What is the bond market telling us?:
The Bond War, by Daniel Gross, Slate: It's fair to say that 10-year and 30-year Treasury bonds are not subjects that enthrall the American public... In the last six months, however, the state of those bonds has become the subject of feverish argument in the economic elite. The interest rate of the 10-year Treasury bond has spiked from 2.07 percent in December 2008, when the world was falling apart, to a recent high of 3.715 percent on June 1... Now factions led by economist Paul Krugman and historian Niall Ferguson are feuding bitterly about the import of these charts. In late April, Krugman and Ferguson squared off at a New York Review of Books/PEN panel, and they've continued with an op-ed war in the Financial Times and New York Times (Ferguson here and Krugman here).
In a nutshell, Ferguson and his allies believe that the rising bond yields prove that markets are worried about the inflation that will inevitably result from the fiscal policies of the Obama administration and the Fed. ... Ferguson's fears have been echoed by the planet's leading inflation-phobe German Chancellor Angela Merkel and by influential Stanford economist John Taylor. Turn on CNBC, and you're likely to hear talk about bond-market vigilantes, the mass of traders who sell bonds and push interest rates up in order to warn governments not to spend freely.
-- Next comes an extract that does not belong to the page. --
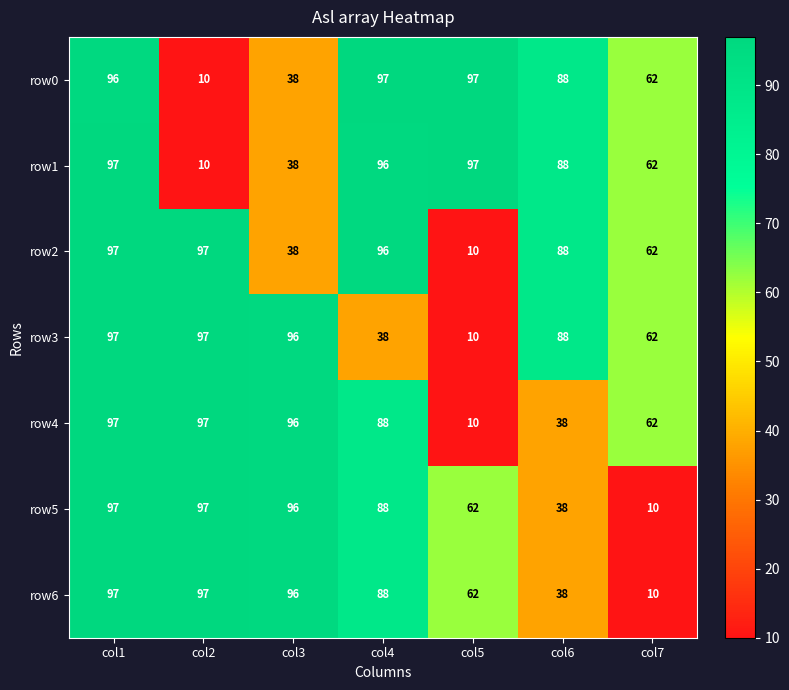

What is the difference between the maximum and minimum values in the row4 series?

87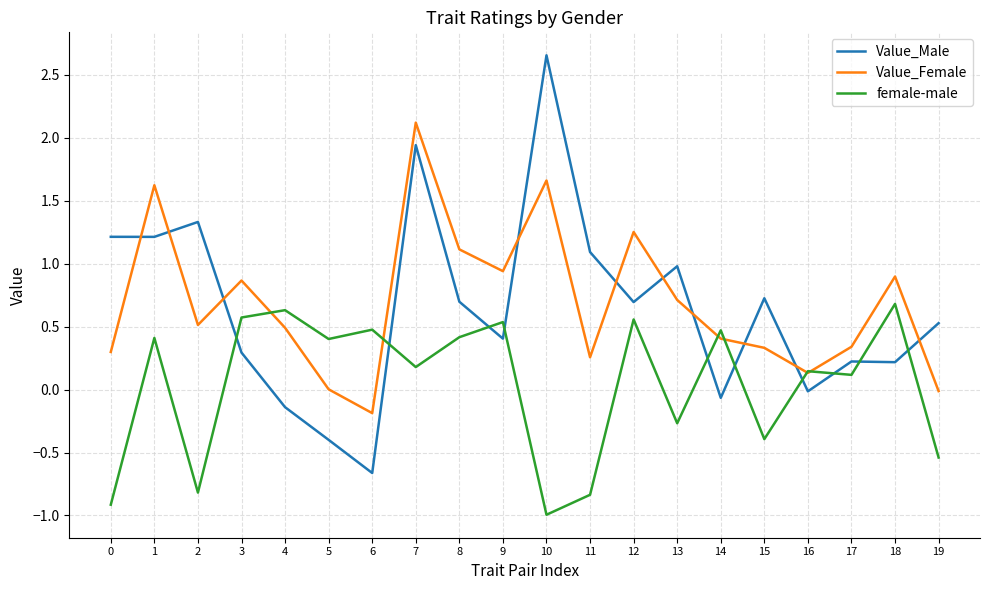

What is the minimum value shown in the chart?

-1.0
Krugman and his fellow travelers couldn't disagree more. Far from being a sign of failure and impending disaster, they say, the rising bond yields actually signal success and impending improvement. ... Clear-headed as always, Martin Wolf of the Financial Times notes: "The jump in bond rates is a desirable normalisation after a panic. Investors rushed into the dollar and government bonds. Now they are rushing out again. Welcome to the giddy world of financial markets." This line of argument makes sense...
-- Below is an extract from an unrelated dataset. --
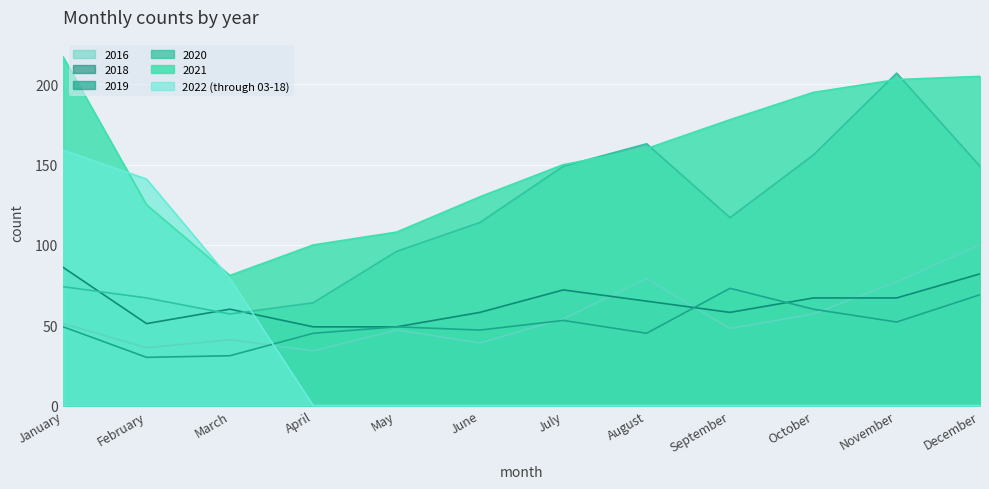

Between October and June, which is larger?

October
In ... this instance, the Fergusonians lack credibility. H.L. Mencken tagged the Puritans as people possessed of the "haunting fear that someone, somewhere, may be happy." Ferguson represents a strain of intellectual Toryism bedeviled by the haunting fear that someone, somewhere may be getting social insurance. ... Their solution to the problem of large deficits always seems to be to cut entitlements and never to raise taxes.
As for the bond vigilantes, have you noticed that they seem to surface only when a Democrat is in the White House? Stanford's John Taylor didn't write many articles about the inflationary aspects of rapidly expanding deficits when the Bush administration and Congress were turning surpluses into huge deficits, massively increasing government spending, and creating a new Medicare prescription drug entitlement. He was working in the Bush Treasury Department. ...
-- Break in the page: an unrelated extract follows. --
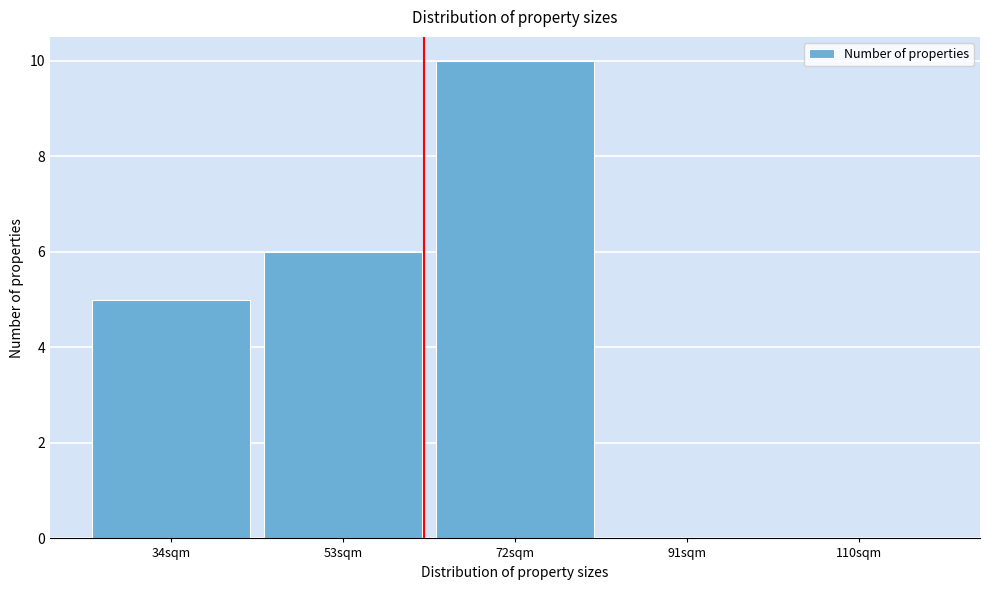

Reading right to left, list all the values displayed in this chart.

110sqm=0	91sqm=0	72sqm=10	53sqm=6	34sqm=5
Federal Reserve Chairman Ben Bernanke, seemed to split the difference yesterday. "However, in recent weeks, yields on longer-term Treasury securities and fixed-rate mortgages have risen," he told Congress. "These increases appear to reflect concerns about large federal deficits but also other causes, including greater optimism about the economic outlook, a reversal of flight-to-quality flows, and technical factors related to the hedging of mortgage holdings."